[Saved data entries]
..........

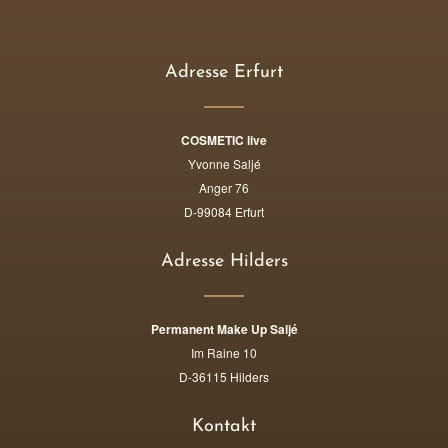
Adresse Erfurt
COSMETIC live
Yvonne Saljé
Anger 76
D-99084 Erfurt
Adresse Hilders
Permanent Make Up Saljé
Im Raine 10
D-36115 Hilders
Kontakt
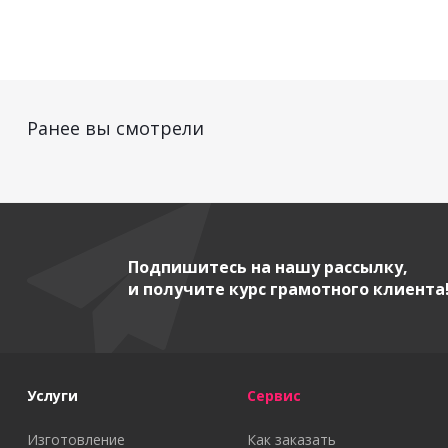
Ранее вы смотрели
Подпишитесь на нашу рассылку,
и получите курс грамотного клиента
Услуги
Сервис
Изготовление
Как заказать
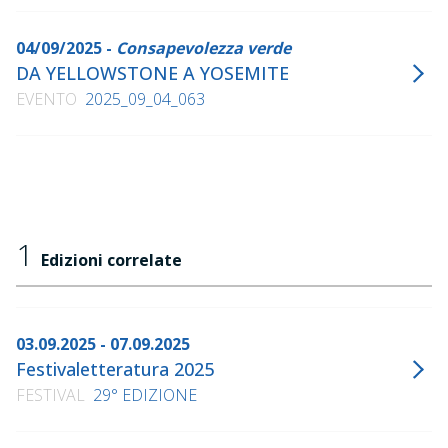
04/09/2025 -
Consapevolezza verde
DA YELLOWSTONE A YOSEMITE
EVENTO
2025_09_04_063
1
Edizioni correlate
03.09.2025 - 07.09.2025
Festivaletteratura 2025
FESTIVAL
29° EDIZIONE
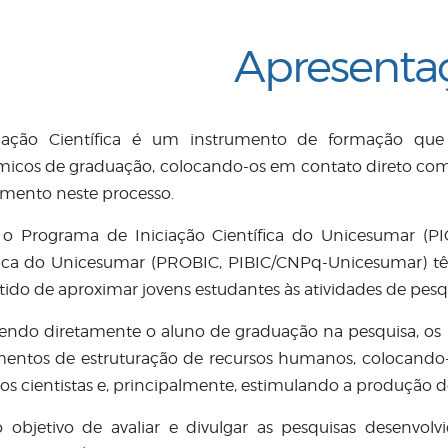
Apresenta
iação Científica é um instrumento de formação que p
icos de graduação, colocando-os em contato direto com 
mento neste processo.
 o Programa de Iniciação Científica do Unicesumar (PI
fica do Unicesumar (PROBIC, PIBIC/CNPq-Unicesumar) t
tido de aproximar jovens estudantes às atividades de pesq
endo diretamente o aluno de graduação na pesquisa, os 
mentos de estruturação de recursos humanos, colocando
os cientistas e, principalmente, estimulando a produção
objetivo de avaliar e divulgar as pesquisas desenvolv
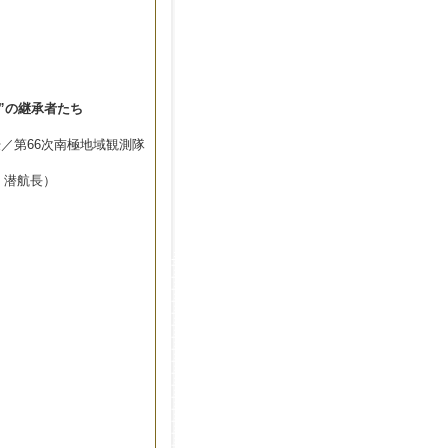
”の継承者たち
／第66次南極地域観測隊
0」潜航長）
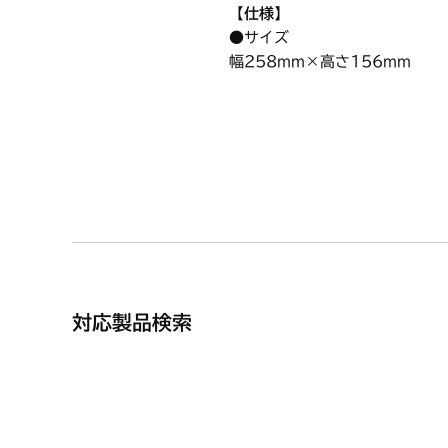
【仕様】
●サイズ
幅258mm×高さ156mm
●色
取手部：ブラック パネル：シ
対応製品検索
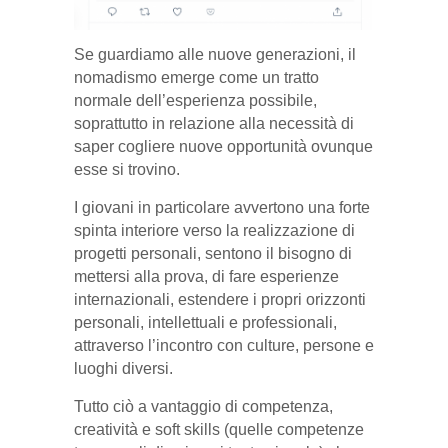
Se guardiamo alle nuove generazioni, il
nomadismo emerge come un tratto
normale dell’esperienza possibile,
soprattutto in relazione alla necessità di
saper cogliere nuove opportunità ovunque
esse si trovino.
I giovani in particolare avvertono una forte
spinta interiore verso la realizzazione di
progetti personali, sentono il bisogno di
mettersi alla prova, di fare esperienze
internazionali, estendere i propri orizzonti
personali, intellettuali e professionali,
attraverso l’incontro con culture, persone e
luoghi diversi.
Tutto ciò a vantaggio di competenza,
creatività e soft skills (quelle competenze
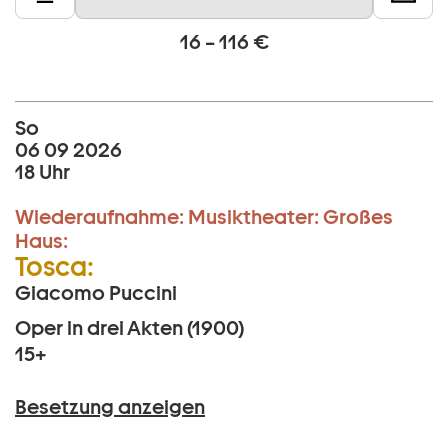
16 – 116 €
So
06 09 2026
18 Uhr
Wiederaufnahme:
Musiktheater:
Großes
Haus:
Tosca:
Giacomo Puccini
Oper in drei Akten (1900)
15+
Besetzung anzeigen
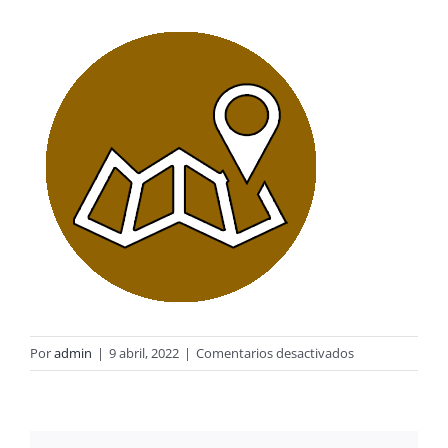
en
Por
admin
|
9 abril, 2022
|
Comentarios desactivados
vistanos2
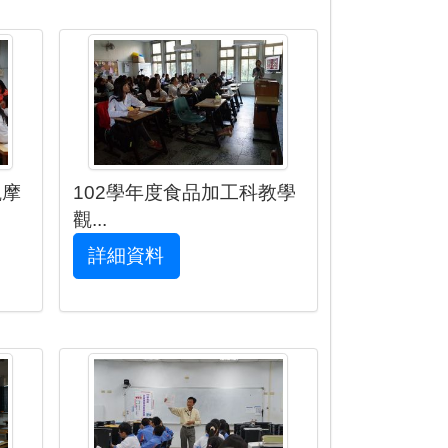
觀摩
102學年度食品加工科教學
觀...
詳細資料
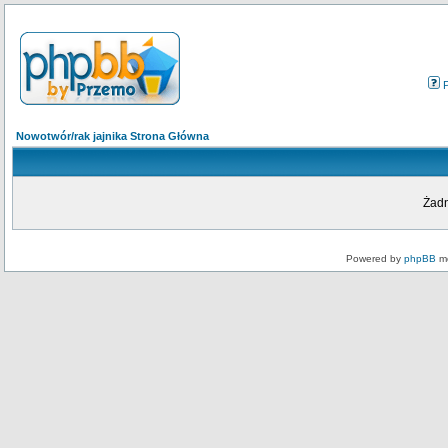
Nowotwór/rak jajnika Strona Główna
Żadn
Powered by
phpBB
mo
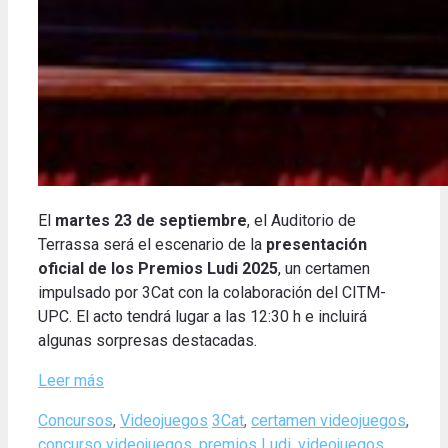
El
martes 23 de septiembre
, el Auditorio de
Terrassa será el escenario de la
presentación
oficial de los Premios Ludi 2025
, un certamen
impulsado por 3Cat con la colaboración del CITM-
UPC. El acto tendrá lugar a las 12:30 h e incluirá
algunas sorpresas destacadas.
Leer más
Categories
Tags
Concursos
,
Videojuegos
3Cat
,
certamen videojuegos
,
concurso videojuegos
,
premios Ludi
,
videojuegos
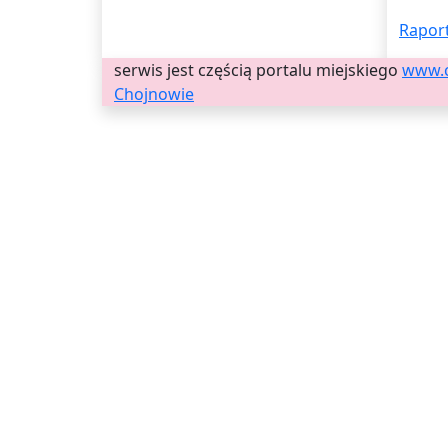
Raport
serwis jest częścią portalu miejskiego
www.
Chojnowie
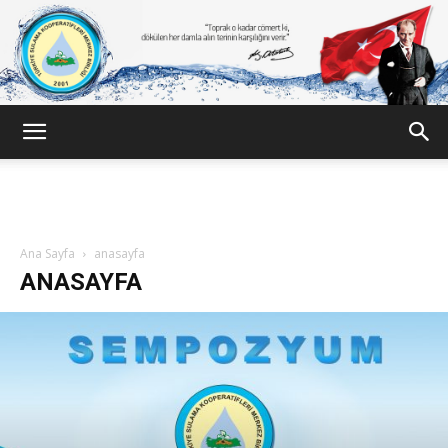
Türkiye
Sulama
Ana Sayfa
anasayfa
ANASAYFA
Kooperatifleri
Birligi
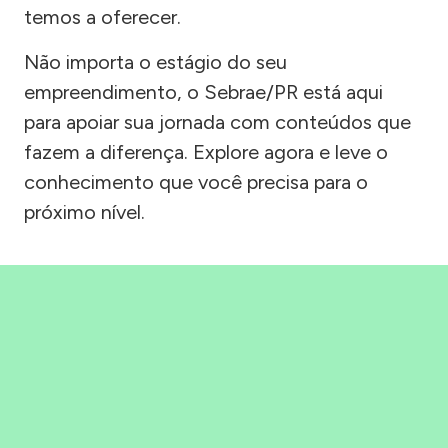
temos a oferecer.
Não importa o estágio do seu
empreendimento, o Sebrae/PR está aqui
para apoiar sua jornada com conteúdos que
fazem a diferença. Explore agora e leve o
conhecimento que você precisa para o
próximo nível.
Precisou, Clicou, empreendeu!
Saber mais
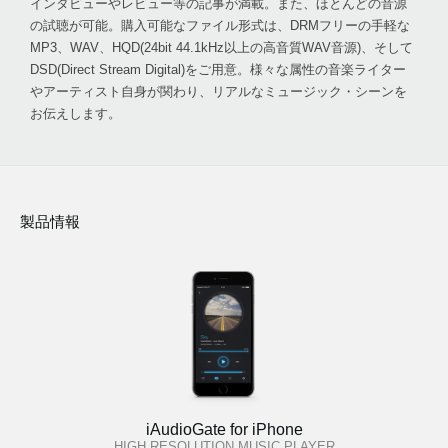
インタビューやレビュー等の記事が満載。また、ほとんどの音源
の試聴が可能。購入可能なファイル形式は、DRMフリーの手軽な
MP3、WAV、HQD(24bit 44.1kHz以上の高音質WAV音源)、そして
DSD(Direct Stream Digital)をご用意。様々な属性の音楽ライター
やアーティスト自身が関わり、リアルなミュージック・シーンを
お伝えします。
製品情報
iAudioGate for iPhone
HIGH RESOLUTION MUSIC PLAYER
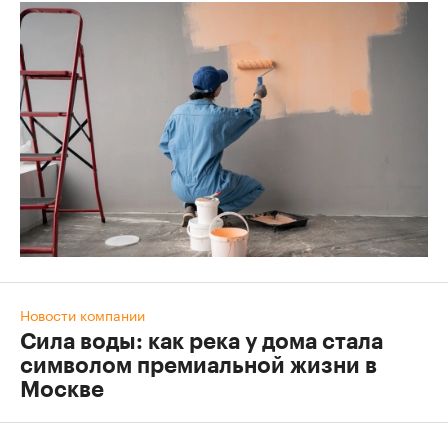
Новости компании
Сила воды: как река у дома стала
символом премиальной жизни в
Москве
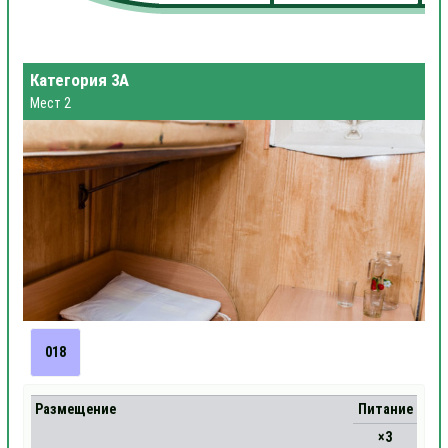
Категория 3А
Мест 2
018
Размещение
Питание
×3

..........

*Instruction*. Rewrite all of the records above, changing each "Adresse" to "Anschrift" and keeping every other line as it stands. Leave the pictures out of your answer.

*Written solution*.
Anschrift Erfurt
COSMETIC live
Yvonne Saljé
Anger 76
D-99084 Erfurt
Anschrift Hilders
Permanent Make Up Saljé
Im Raine 10
D-36115 Hilders
Kontakt
Ранее вы смотрели
Подпишитесь на нашу рассылку,
и получите курс грамотного клиента
Услуги
Сервис
Изготовление
Как заказать
04/09/2025 -
Consapevolezza verde
DA YELLOWSTONE A YOSEMITE
EVENTO
2025_09_04_063
1
Edizioni correlate
03.09.2025 - 07.09.2025
Festivaletteratura 2025
FESTIVAL
29° EDIZIONE
Apresenta
iação Científica é um instrumento de formação que p
icos de graduação, colocando-os em contato direto com 
mento neste processo.
 o Programa de Iniciação Científica do Unicesumar (PI
fica do Unicesumar (PROBIC, PIBIC/CNPq-Unicesumar) t
tido de aproximar jovens estudantes às atividades de pesq
endo diretamente o aluno de graduação na pesquisa, os 
mentos de estruturação de recursos humanos, colocando
os cientistas e, principalmente, estimulando a produção
objetivo de avaliar e divulgar as pesquisas desenvolv
”の継承者たち
／第66次南極地域観測隊
0」潜航長）
【仕様】
●サイズ
幅258mm×高さ156mm
●色
取手部：ブラック パネル：シ
対応製品検索
Se guardiamo alle nuove generazioni, il
nomadismo emerge come un tratto
normale dell’esperienza possibile,
soprattutto in relazione alla necessità di
saper cogliere nuove opportunità ovunque
esse si trovino.
I giovani in particolare avvertono una forte
spinta interiore verso la realizzazione di
progetti personali, sentono il bisogno di
mettersi alla prova, di fare esperienze
internazionali, estendere i propri orizzonti
personali, intellettuali e professionali,
attraverso l’incontro con culture, persone e
luoghi diversi.
Tutto ciò a vantaggio di competenza,
creatività e soft skills (quelle competenze
16 – 116 €
So
06 09 2026
18 Uhr
Wiederaufnahme:
Musiktheater:
Großes
Haus:
Tosca:
Giacomo Puccini
Oper in drei Akten (1900)
15+
Besetzung anzeigen
en
Por
admin
|
9 abril, 2022
|
Comentarios desactivados
vistanos2
觀摩
102學年度食品加工科教學
觀...
詳細資料
Nowotwór/rak jajnika Strona Główna
Żadn
Powered by
phpBB
mo
El
martes 23 de septiembre
, el Auditorio de
Terrassa será el escenario de la
presentación
oficial de los Premios Ludi 2025
, un certamen
impulsado por 3Cat con la colaboración del CITM-
UPC. El acto tendrá lugar a las 12:30 h e incluirá
algunas sorpresas destacadas.
Leer más
Categories
Tags
Concursos
,
Videojuegos
3Cat
,
certamen videojuegos
,
concurso videojuegos
,
premios Ludi
,
videojuegos
Raport
serwis jest częścią portalu miejskiego
www.
Chojnowie
Türkiye
Sulama
Ana Sayfa
anasayfa
ANASAYFA
Kooperatifleri
Birligi
temos a oferecer.
Não importa o estágio do seu
empreendimento, o Sebrae/PR está aqui
para apoiar sua jornada com conteúdos que
fazem a diferença. Explore agora e leve o
conhecimento que você precisa para o
próximo nível.
Precisou, Clicou, empreendeu!
Saber mais
インタビューやレビュー等の記事が満載。また、ほとんどの音源
の試聴が可能。購入可能なファイル形式は、DRMフリーの手軽な
MP3、WAV、HQD(24bit 44.1kHz以上の高音質WAV音源)、そして
DSD(Direct Stream Digital)をご用意。様々な属性の音楽ライター
やアーティスト自身が関わり、リアルなミュージック・シーンを
お伝えします。
製品情報
iAudioGate for iPhone
HIGH RESOLUTION MUSIC PLAYER
Новости компании
Сила воды: как река у дома стала
символом премиальной жизни в
Москве
Категория 3А
Мест 2
018
Размещение
Питание
×3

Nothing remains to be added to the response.